=== Articolo ===

Mps: aumento capitale in bilico. L’altro fattore che preoccupa

25 Agosto 2016, di Mariangela Tessa

NEW YORK (WSI) – Mentre il piano per l’aumento di capitale di MPS traballa, JP Morgan e Mediobanca, che guidano il consorzio di pre garanzia per la ricapitalizzazione da 5 miliardi annunciata a luglio, stanno cercando un “anchor investor”, un investitore con credibilità internazionale “che metta sul piatto da solo una bella cifra per ridurre l’ammontare da chiedere al mercato”.

E’ quanto riporta il quotidiano la Repubblica, secondo cui sta iniziando a “serpeggiare scetticismo sul piano di ristrutturazione”, che passa attraverso una complessa cessione di 10,2 miliardi di crediti deteriorati netti da realizzare con il soccorso del fondo Atlante 2 e un prestito ponte da 6 miliardi della stessa Jp Morgan.

Lo scetticismo nasce dal fatto che, come fa notare il quotidiano, gli investitori che vogliono comprare titoli bancari hanno a disposizione molta scelta a prezzi concorrenziali, mentre le azioni Mps saranno offerte a un multiplo di circa 0,5 volte il patrimonio tangibile, livello a cui trattano istituti molto più solidi.

Da tutti questi fattori deriverebbero le “perplessità” e l’ipotetico piano B con l’intervento di un “socio forte” ancora da individuare. Non si può escludere, dunque, che alla fine scatti l’intervento pubblico.

=== Righe di dati ===

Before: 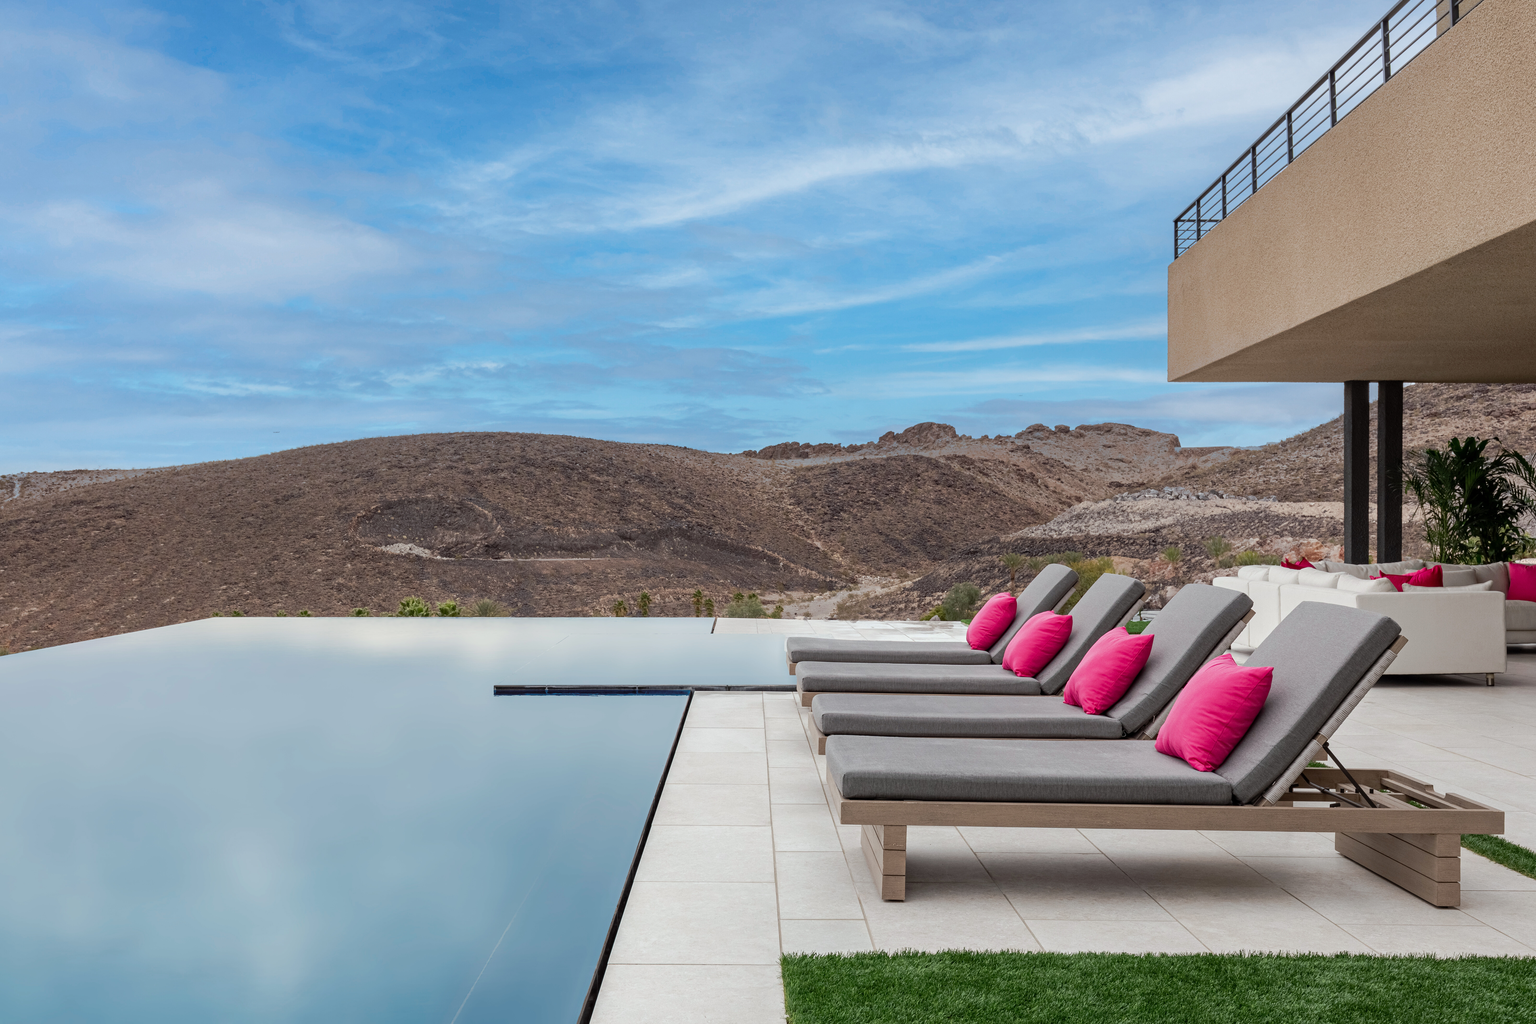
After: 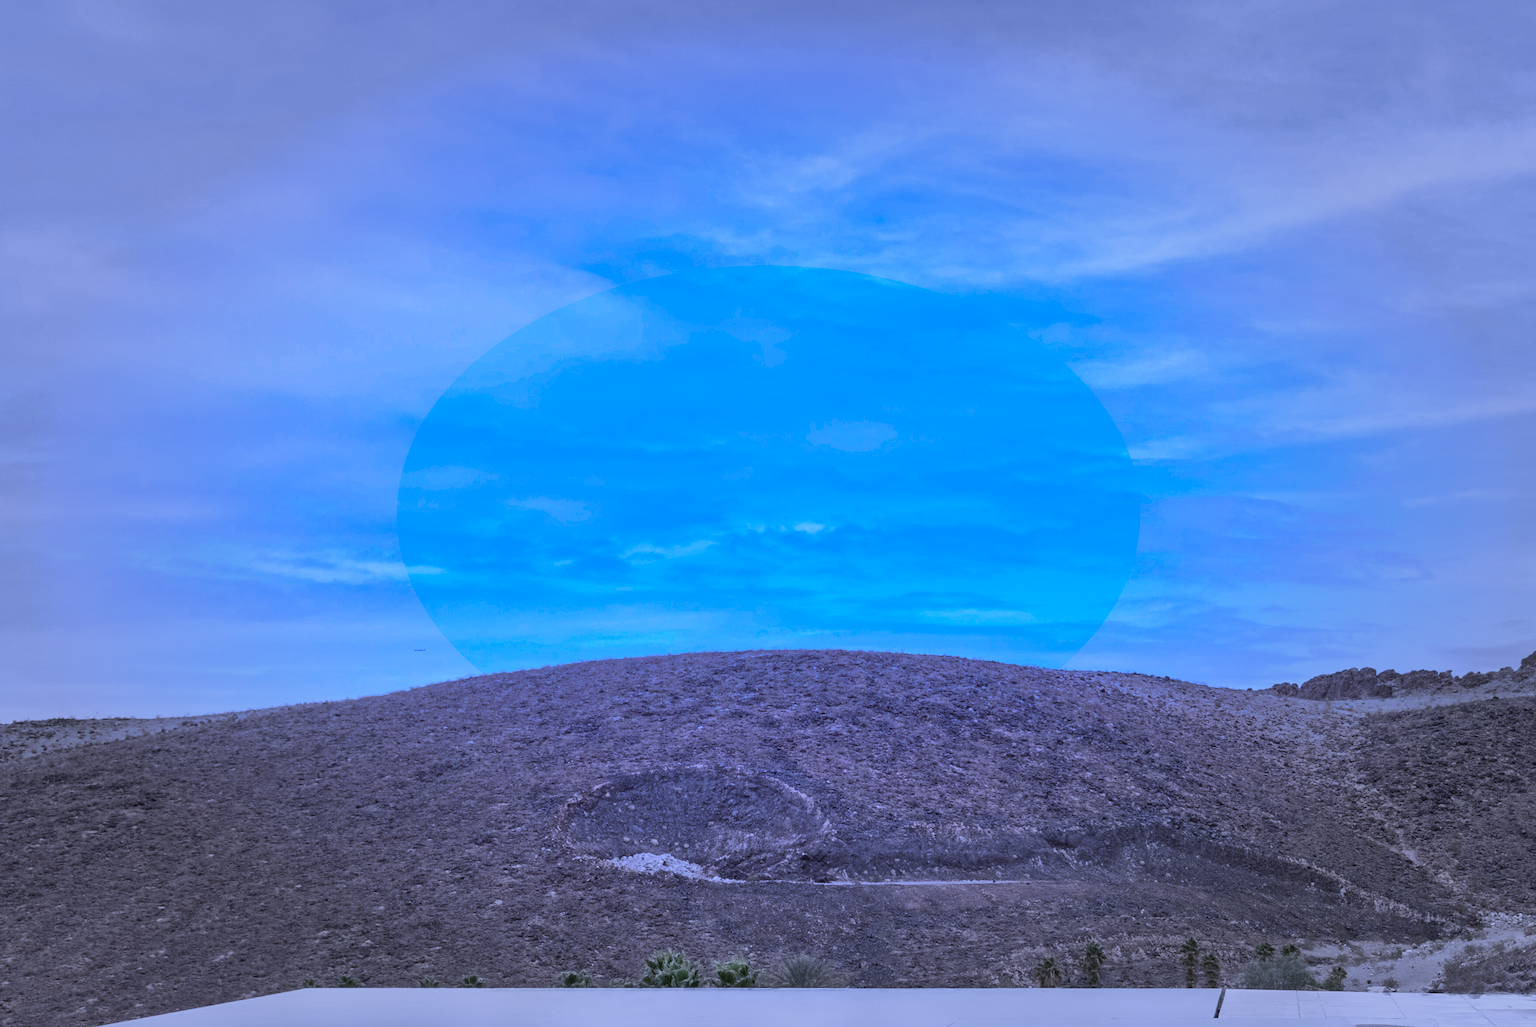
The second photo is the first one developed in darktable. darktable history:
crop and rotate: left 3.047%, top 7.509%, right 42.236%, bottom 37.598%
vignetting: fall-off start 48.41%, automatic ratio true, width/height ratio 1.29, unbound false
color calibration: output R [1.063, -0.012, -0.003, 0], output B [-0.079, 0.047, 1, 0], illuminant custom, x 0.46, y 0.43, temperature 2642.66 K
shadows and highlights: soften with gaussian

===

• **Cosa fare**:
a) Elenca tutte le cifre in miliardi che compaiono nell'articolo su MPS e scrivi a cosa si riferisce ognuna.
b) Modifica il brano dell'articolo su MPS che parte da "E’ quanto riporta" e arriva fino a "scatti l’intervento pubblico.", scrivendo "giornale" dove c'è "quotidiano".
c) Riprendi l'articolo su MPS dal punto in cui si ferma e vai avanti.
Le righe sono materiale a parte e non c'entrano con l'articolo.

• **Le risposte**:
a)
5 miliardi: la ricapitalizzazione annunciata a luglio
10,2 miliardi: i crediti deteriorati netti da cedere
6 miliardi: il prestito ponte della stessa Jp Morgan

b)
E’ quanto riporta il giornale la Repubblica, secondo cui sta iniziando a “serpeggiare scetticismo sul piano di ristrutturazione”, che passa attraverso una complessa cessione di 10,2 miliardi di crediti deteriorati netti da realizzare con il soccorso del fondo Atlante 2 e un prestito ponte da 6 miliardi della stessa Jp Morgan.

Lo scetticismo nasce dal fatto che, come fa notare il giornale, gli investitori che vogliono comprare titoli bancari hanno a disposizione molta scelta a prezzi concorrenziali, mentre le azioni Mps saranno offerte a un multiplo di circa 0,5 volte il patrimonio tangibile, livello a cui trattano istituti molto più solidi.

Da tutti questi fattori deriverebbero le “perplessità” e l’ipotetico piano B con l’intervento di un “socio forte” ancora da individuare. Non si può escludere, dunque, che alla fine scatti l’intervento pubblico.

c)
La Repubblica affronta poi il nodo delle banche che partecipano appunto al processo di ricapitalizzazione:

“Al fianco di JP Morgan si sono poi schierate diverse altre banche, di cui l’ unica italiana è Mediobanca, come Credit Suisse, Deutsche Bank, Bofa Merrill Lynch e Santander, tutte quante accorse al capezzale del Monte nonostante l’ esito negativo degli ultimi stress test. Ebbene è ovvio che le banche, soprattutto quelle d’ affari, guadagnano con le commissioni, ma finora non era emersa la consistenza di queste commissioni che graveranno sulle casse del Monte. E si tratta di una cifra record per il mercato italiano. Si parla infatti di quasi 600 milioni di euro calcolando una “fee” del 4,75% per i 5 miliardi di aumento di capitale e del 6% all’ anno per il prestito ponte (bridge financing) da 6 miliardi. Ciò significa che se il prestito andrà avanti per due o tre anni vi saranno altri 350 o anche 700 milioni in più da dover pagare.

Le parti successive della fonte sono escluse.